/AirPollutionForecasting

Degree thesis about forecasting air pollution in Tenerife

Primary LanguageJupyter Notebook

Air Pollution Forecasting

This is my project done for my degree thesis.

The main goal was to build a system to predict air pollution in Tenerife. In particular the concentration of suspended particulate matter of less than 2.5 micrometers using Machine Learning models.

Project Overview

Data Extraction

The first step was to extract the data from the source and for that I had to build a program to do it automatically. It can be found in the folder Software/pollution_data_downloader. This program spawns a browser, navigates to the web form to download the data, fills it according to the given parameters and downloads the data in a downloads folder.

Data Warehouse

Docker has been used in this project so it is easier to reproduce by others.

For storing the data locally I used PostgreSQL as a data warehouse inside a Docker container whose configuration can be found in Software/docker-compose.yml. And the schema was defined using the SQLAlchemy ORM in the Software/data_loader/src/models.py file.

Insert Data

After the data was downloaded and the warehouse model defined the next step was to insert the data into the warehouse applying the right transformations so it conforms to the schema. The code for that can be found in the Software/data_loader folder.
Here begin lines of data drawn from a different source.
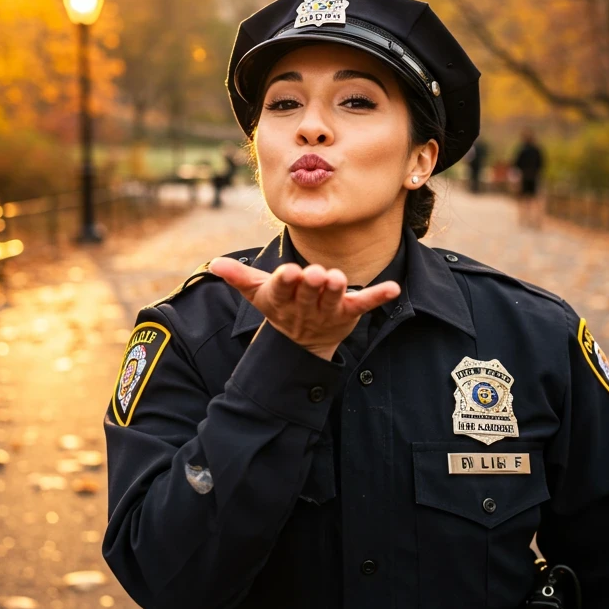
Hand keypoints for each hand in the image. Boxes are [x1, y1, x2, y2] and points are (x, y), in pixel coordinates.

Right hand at [207, 257, 400, 359]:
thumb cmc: (280, 306)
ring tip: (338, 278)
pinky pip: (364, 304)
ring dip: (336, 290)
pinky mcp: (348, 313)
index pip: (282, 289)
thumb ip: (239, 277)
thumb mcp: (257, 293)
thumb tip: (216, 264)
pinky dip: (379, 296)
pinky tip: (393, 288)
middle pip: (308, 294)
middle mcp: (304, 306)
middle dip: (312, 285)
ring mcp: (328, 311)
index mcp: (282, 298)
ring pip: (332, 300)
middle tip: (316, 273)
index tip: (289, 272)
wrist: (301, 344)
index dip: (286, 282)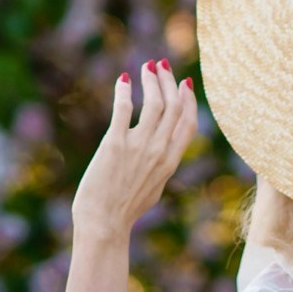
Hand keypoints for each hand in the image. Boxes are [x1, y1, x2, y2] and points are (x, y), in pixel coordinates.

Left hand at [71, 59, 198, 241]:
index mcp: (170, 161)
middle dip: (169, 81)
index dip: (188, 99)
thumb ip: (162, 166)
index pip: (188, 122)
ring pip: (154, 104)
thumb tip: (165, 154)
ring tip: (146, 67)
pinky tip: (123, 81)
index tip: (184, 83)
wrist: (104, 225)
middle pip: (173, 106)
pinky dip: (125, 91)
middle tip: (162, 66)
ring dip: (152, 81)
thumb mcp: (154, 187)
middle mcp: (159, 151)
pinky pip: (124, 109)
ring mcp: (138, 147)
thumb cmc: (124, 210)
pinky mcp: (114, 145)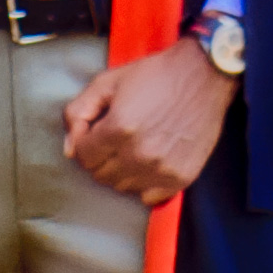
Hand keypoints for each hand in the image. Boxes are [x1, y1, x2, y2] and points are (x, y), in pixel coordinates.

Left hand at [60, 40, 233, 208]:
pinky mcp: (181, 178)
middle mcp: (139, 154)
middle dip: (100, 157)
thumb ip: (79, 111)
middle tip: (114, 138)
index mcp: (118, 129)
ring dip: (121, 171)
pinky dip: (144, 183)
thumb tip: (69, 148)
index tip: (95, 131)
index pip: (82, 156)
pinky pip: (148, 197)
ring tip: (132, 148)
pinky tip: (149, 162)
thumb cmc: (155, 76)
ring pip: (122, 187)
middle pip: (100, 174)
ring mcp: (161, 169)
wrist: (203, 77)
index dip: (84, 142)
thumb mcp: (108, 82)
Data Exploration and Machine Learning

The notebooks can be found in the Software/jupyter/notebooks folder. The best model trained was Gradient Boosting using PCA to reduce the dimensionality of the data and applying power transformations to reduce the effect of skewness, having the distributions look more like a normal and reduce the impact of outliers.

The jupyter server is run inside a Docker container, the configuration can be found in Software/docker-compose.yml

Web application

Finally an API (Software/api) and a web page (Software/webapp) were built to show the latest measures in the system and see the forecasts using the best machine learning model trained.

The API is also run from inside a Docker container and it is also defined in Software/docker-compose.yml.

You can see the app deployed in Heroku with part of the data because it didn't fit in the free PostgreSQL database that they provide.